Actions of alcohol and ischaemic brain infarction
1University of Oulu, Faculty of Medicine, Department of Neurology
|Online Access:||PDF Full Text (PDF, 0.9 MB)|
|Persistent link:|| http://urn.fi/urn:isbn:9514257227
|Publish Date:|| 2000-07-27
|Thesis type:||Doctoral Dissertation
|Defence Note:||Academic Dissertation to be presented with the assent of the Faculty of Medicine, University of Oulu, for public discussion in Auditorium 8 of the University Hospital of Oulu, on September 1st, 2000, at 12 noon.
Docent Riitta Lassila
Professor Jack Neiman
Alcohol drinking may exercise both beneficial and untoward effects on the haemostatic and fibrinolytic systems. It may also predispose individuals to arterial thrombosis and trigger embolism in the brain. The aim here is to examine these problems.
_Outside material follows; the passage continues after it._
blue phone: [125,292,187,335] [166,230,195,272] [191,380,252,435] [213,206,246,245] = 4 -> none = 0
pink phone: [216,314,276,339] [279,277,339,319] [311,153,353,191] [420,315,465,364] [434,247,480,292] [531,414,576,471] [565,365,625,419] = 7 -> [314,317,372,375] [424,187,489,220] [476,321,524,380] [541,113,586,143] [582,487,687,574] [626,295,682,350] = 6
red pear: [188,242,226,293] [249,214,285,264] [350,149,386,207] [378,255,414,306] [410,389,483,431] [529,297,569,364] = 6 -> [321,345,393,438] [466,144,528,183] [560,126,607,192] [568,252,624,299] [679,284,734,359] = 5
Methods used for evaluating platelet function were platelet aggregation and associated thromboxane B2 release, shear-induced platelet aggregation, and measurement of urinary prostaglandins. Changes in fibrinolytic system were evaluated by measuring plasminogen activator inhibitor type 1. The combined effects of alcohol drinking, physical exercise, eating a meal and circadian rhythms in healthy volunteers were examined in three experimental studies. Case-control studies were used for assessing the mechanism and etiology of ischaemic brain infarction triggered during alcohol intoxication.
Alcohol drinking did not potentiate the effects of physical exercise on platelet function. Sleeping while under acute intoxication resulted in a significant activation of platelets, as shown by increased urinary excretion of a thromboxane metabolite. On the other hand, ingestion of a moderate dose of red wine seemed to attenuate platelet aggregation measured ex vivo, irrespective of whether the wine was consumed with a meal or alone. However, both red wine and a larger acute dose of alcohol in fruit juice inhibited fibrinolytic activity.
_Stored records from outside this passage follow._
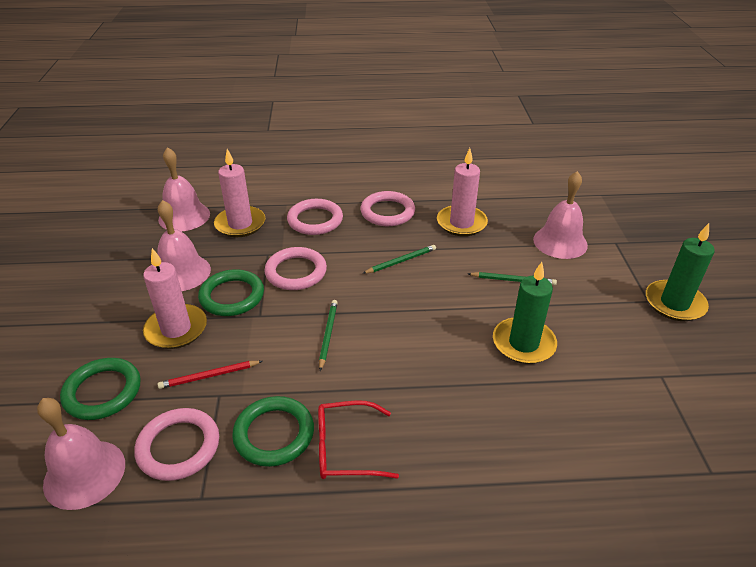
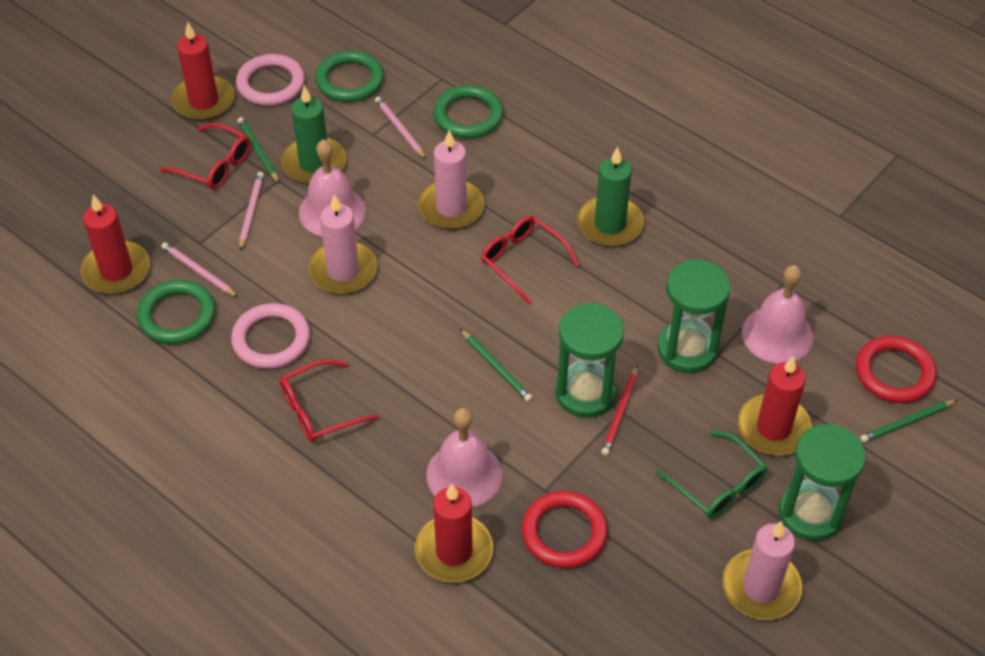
green glasses: none = 0 -> [656,430,767,519] = 1
green hourglass: none = 0 -> [555,303,624,418] [657,259,731,373] [779,424,865,541] = 3
pink bell: [37,398,125,510] [157,200,211,291] [158,147,210,231] [533,171,588,259] = 4 -> [299,139,366,236] [426,408,503,507] [742,265,814,364] = 3
pink pencil: none = 0 -> [161,242,238,297] [239,172,264,251] [375,97,426,159] = 3
pink ring: [134,408,219,481] [264,247,327,290] [287,199,343,235] [360,191,415,226] = 4 -> [231,303,310,369] [236,54,305,106] = 2
red candle: none = 0 -> [80,194,150,294] [171,22,235,121] [415,483,493,583] [738,356,812,455] = 4
red glasses: [318,400,399,479] = 1 -> [160,123,250,189] [280,359,379,442] [481,216,579,304] = 3
red ring: none = 0 -> [522,491,608,568] [856,336,937,403] = 2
In a case-control study, platelet count and function were evaluated in 426 consecutive patients hospitalized on account of acute brain infarction. Compared with the hospital-based controls, a higher than normal platelet count was observed immediately after admission. Heavy drinkers showed both higher and lower than normal platelet counts more often than the other patients with brain infarction. The changes in platelet function among the heavy drinkers reflected their recent drinking habits.
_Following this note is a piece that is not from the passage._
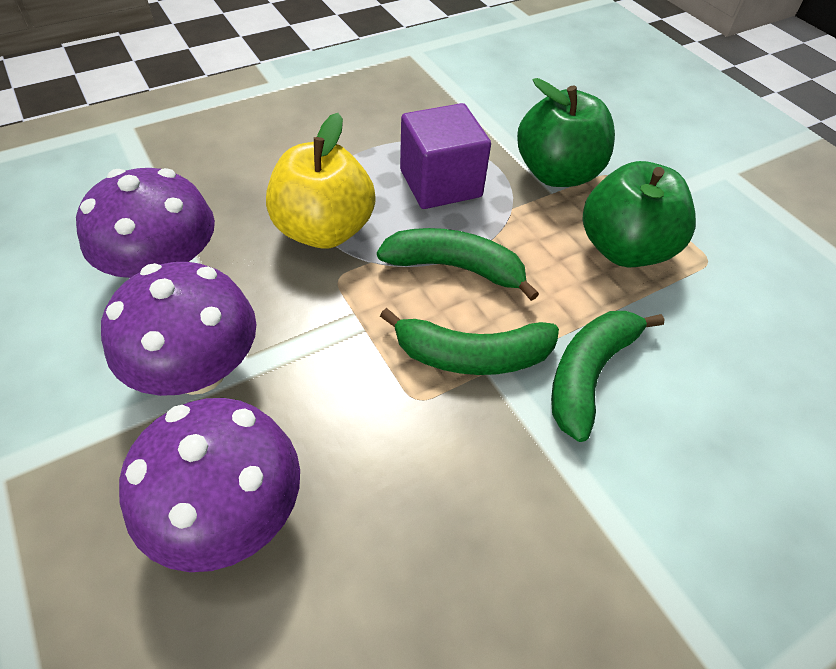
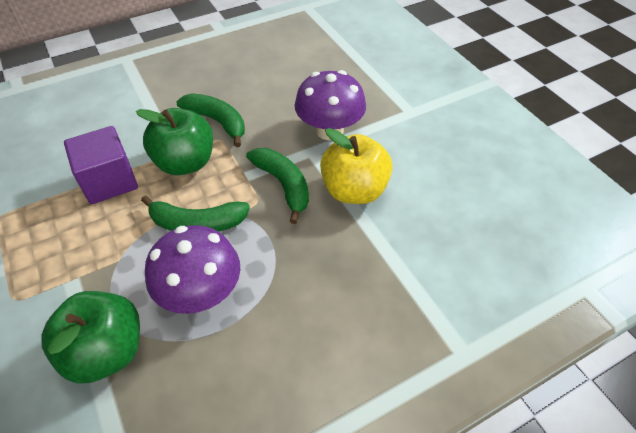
purple mushroom: [76,168,215,278] [101,262,257,396] [119,398,300,572] = 3 -> [145,225,240,314] [295,70,366,140] = 2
Another case-control study indicated that recent heavy drinking of alcohol was an independent risk factor for cardiogenic embolism to the brain. Recent heavy drinking also seemed to predispose subjects to some other types of ischaemic brain infarction such as artery to artery embolism due to large-artery atherosclerosis and cryptogenic stroke, but these observations need to be confirmed in larger studies.
In conclusion, the results show some untoward effects of acute heavy drinking of alcohol, which could contribute to the onset of brain infarction either as triggering or as predisposing factors. On the other hand, drinking of a moderate dose of red wine did not have any clear untoward effect on healthy human volunteers.